David Schlachter

Flowers for Algernon—Review

My review of the December 15th, 2007 performance of Immaculata High School’s production of “Flowers for Algernon”, for the Cappies.

Rising drastically, only to fall. Intelligence and logic, tripled, emotion left undeveloped. A wholesome, good-natured character, who tragically loses everything he gained. And one difficult script to interpret, performed beautifully in Immaculata High School’s production of, “Flowers for Algernon”.

Based on the 1966 novel by Daniel Keyes, Flowers for Algernon is the story of Charlie Gordon (Cory Mes), a man with a mental disability. Parallel to a mouse named Algernon, he is selected for an experiment which will make him a genius. However, as his intelligence rises, his trusting emotional self, represented by Teenage Charlie (Daniel Feil), is left behind. Matters are complicated by his conflicting romantic interest, Alice Kinnian (Allison Harris), and ambitious doctors Nemur (James Smith) and Strauss (Jordan Cyr). In a tragic twist, Charlie discovers that his newly-found intelligence is fleeting, and soon he will regress to his former level, leading to an urgent search for answers and reconciliation.

Directed by student Kaitlyn Duthie-Kannikkatt, the creative vision and unity of the production was impressive. Use of a silhouette screen showed flashbacks to Charlie’s past effectively, enticing the imagination to supply details. Also, well-designed period costumes subtly established setting and mood when appropriate.

As Charlie Gordon, Cory Mes was entirely believable. Through his voice and personal manner onstage, he reflected Charlie’s humanity and essential goodness. His appropriate timing and pacing were effective particularly when building tension or tenderness, and his interaction with Teenage Charlie (Daniel Feil) was touching and memorable, yet tragic. Mes confidently played Charlie’s constantly developing role with understanding and empathy. Allison Harris, as Miss Kinnian, portrayed her role authentically, especially in displaying caring and interest in Charlie’s well-being. Her appropriately expressive interpretation of Miss Kinnian was convincing, and provided a stable backdrop to Charlie’s rapidly changing character.

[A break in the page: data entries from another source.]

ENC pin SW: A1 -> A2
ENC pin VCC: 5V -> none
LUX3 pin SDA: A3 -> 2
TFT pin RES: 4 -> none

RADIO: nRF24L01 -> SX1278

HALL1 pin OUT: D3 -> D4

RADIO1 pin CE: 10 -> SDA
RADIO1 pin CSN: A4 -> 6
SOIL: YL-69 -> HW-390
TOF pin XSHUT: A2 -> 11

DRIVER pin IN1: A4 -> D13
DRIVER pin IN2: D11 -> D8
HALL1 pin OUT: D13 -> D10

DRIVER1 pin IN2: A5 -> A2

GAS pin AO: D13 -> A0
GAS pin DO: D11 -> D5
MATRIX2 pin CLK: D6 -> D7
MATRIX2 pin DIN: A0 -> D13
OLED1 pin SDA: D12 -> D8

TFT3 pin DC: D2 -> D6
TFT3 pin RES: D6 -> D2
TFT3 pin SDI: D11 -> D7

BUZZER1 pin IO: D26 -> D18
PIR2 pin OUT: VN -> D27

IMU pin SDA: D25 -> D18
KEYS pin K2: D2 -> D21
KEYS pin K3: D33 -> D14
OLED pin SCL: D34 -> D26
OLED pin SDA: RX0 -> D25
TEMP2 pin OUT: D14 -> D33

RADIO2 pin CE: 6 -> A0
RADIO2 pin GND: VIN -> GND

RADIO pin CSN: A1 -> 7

James Smith and Jordan Cyr, as doctors Nemur and Strauss, respectively, were powerful characters and a good ensemble. When they were onstage together, they fed off each other’s energy and were very effective, especially when conveying their ambition. Smith, who put on a voice for the entire show, carried it well and modulated it effectively. As the often raging Doctor Nemur, his anger and emotional intensity was well expressed, never overacted, and always in keeping with his character. Cyr, as Doctor Strauss, consistently reacted appropriately to action onstage and used effective body language, even when focus was not directly on his character, to make his role convincing. He never seemed to lose focus and always stayed in his sympathetic character.

Khatrina Baxter, as Mother Gordon, portrayed a viciously caring mother and a broken lady with a melancholy grace. Her difficult role was essential in understanding Charlie, and Baxter did not disappoint. The other members of the Gordon Family were also effective. Daniel Feil, as Teenage Charlie, communicated Charlie’s fundamental goodness with skill in expression and movement, for a severely empathetic and touching performance.

Sound in the production was very complex, as it involved many, many cues. Complex use of voiceovers, effects, and music always seemed natural and never distracted from the performance. The sound crew, Geoff McCaldin and Ted Fadden, handled their tasks admirably. Also, lighting was used to great effect, always complementing other aspects of performance.

Immaculata High School’s production of Flowers for Algernon proved to be a touching and enjoyable performance, featuring impressive focus and skill. Characters were fully developed as appropriate, and minor problems were easily overshadowed by the show’s successes. Despite the tragedy of the plot, Charlie’s fundamental goodness gave the show an uplifting positive light. And won’t somebody please put some flowers on Algernon’s grave?